▶ [Itemized modification records]:
★ ★ ★ ★ ★

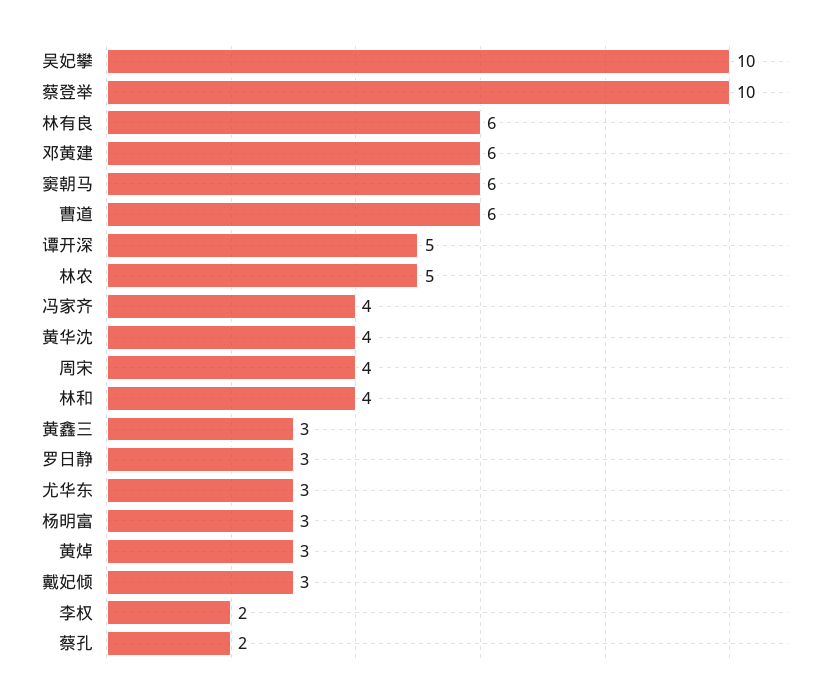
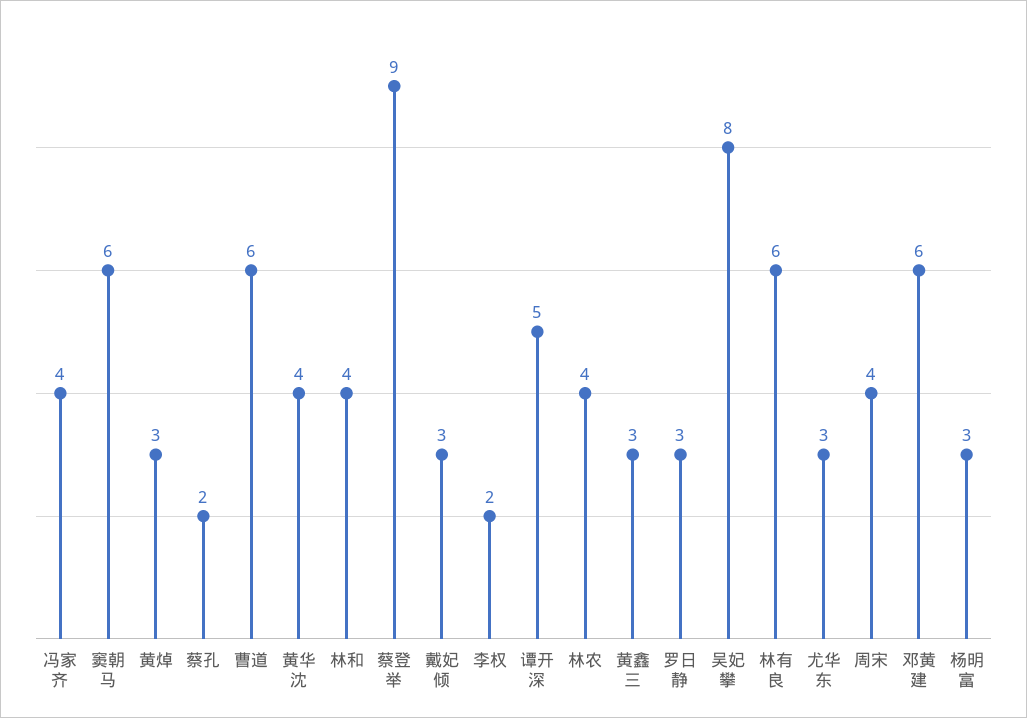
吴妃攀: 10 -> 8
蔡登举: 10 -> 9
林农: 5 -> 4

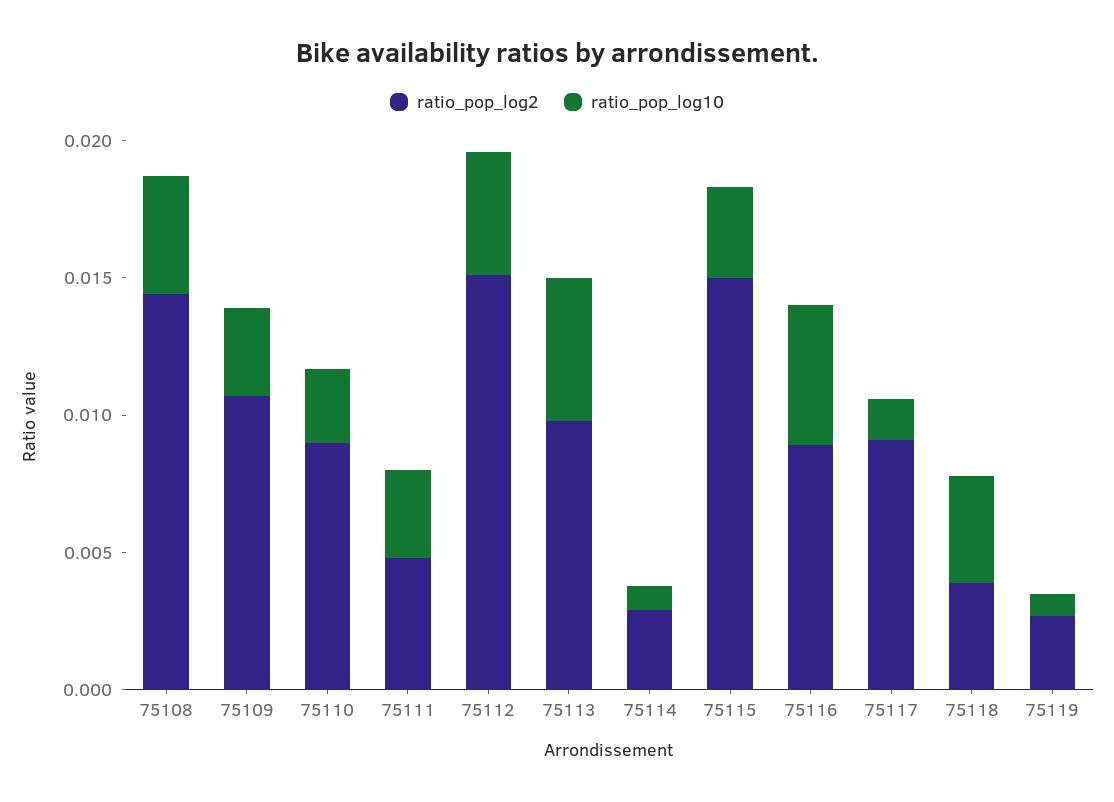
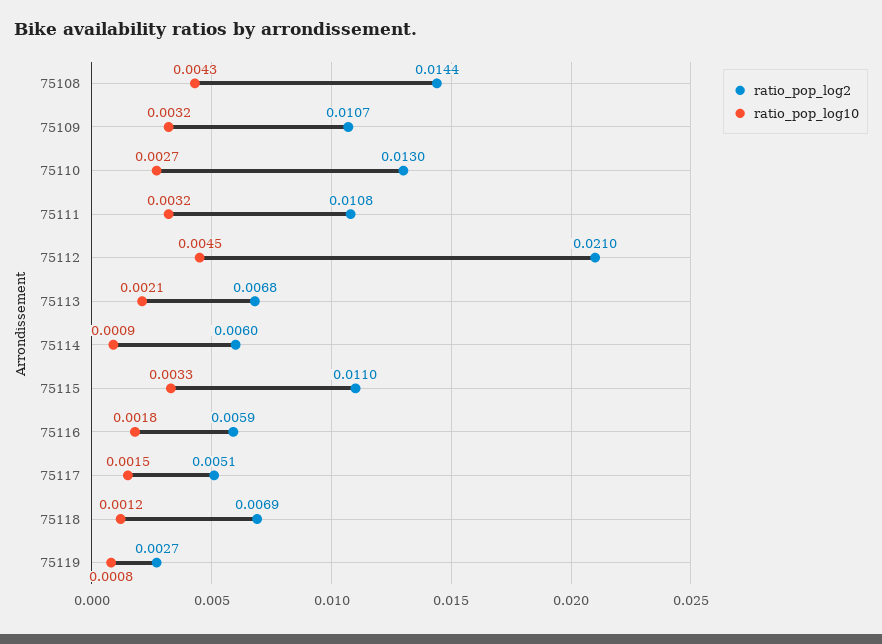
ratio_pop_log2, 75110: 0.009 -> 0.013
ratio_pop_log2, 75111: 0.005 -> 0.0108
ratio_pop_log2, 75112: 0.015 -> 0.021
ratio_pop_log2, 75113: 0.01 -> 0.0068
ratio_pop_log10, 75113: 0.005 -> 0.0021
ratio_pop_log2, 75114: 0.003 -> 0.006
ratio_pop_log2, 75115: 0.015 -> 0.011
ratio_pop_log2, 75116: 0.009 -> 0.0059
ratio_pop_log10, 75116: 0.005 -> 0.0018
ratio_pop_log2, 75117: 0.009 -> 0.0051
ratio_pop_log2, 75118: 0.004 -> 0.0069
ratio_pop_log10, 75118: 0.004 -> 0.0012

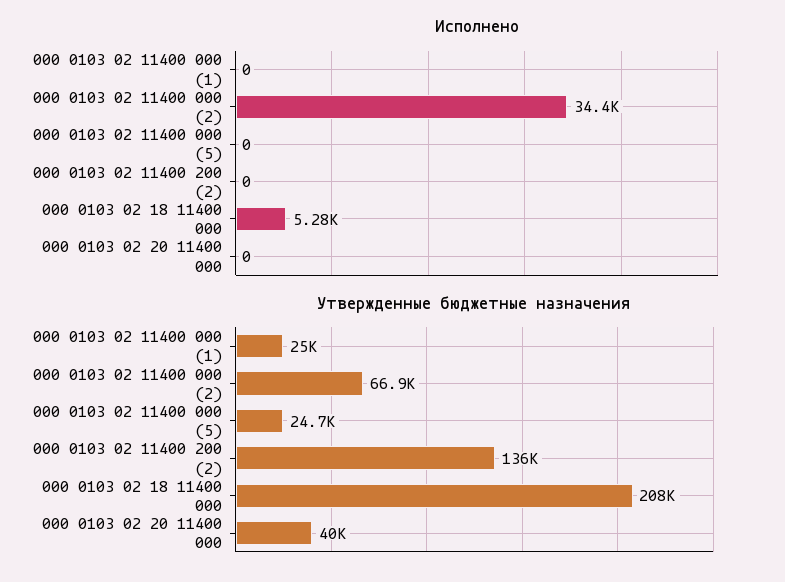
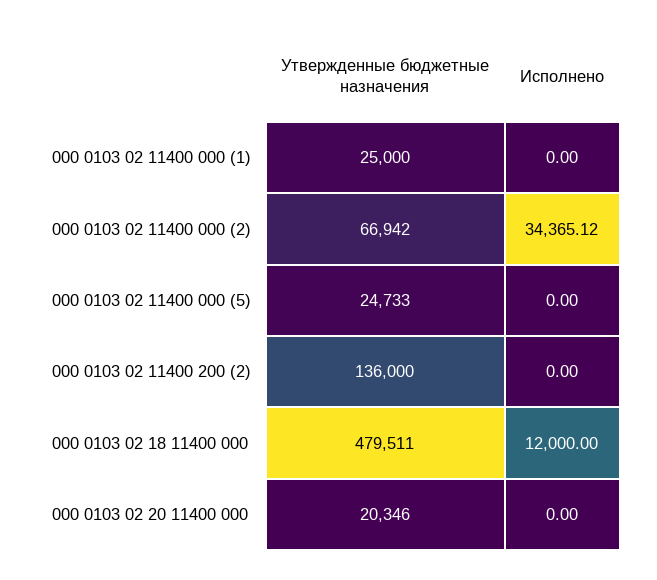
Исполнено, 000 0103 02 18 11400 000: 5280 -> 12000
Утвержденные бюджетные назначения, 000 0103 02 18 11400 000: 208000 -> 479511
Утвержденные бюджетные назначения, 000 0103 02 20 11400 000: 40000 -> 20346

★ ★ ★ ★ ★

▶ [Aim of the task]:
With the pictures omitted, copy the entries above exactly from the line containing "ratio_pop_log2, 75112: 0.015 -> 0.021" through the line containing "Утвержденные бюджетные назначения, 000 0103 02 18", both lines included.

▶ [Result]:
ratio_pop_log2, 75112: 0.015 -> 0.021
ratio_pop_log2, 75113: 0.01 -> 0.0068
ratio_pop_log10, 75113: 0.005 -> 0.0021
ratio_pop_log2, 75114: 0.003 -> 0.006
ratio_pop_log2, 75115: 0.015 -> 0.011
ratio_pop_log2, 75116: 0.009 -> 0.0059
ratio_pop_log10, 75116: 0.005 -> 0.0018
ratio_pop_log2, 75117: 0.009 -> 0.0051
ratio_pop_log2, 75118: 0.004 -> 0.0069
ratio_pop_log10, 75118: 0.004 -> 0.0012

Исполнено, 000 0103 02 18 11400 000: 5280 -> 12000
Утвержденные бюджетные назначения, 000 0103 02 18 11400 000: 208000 -> 479511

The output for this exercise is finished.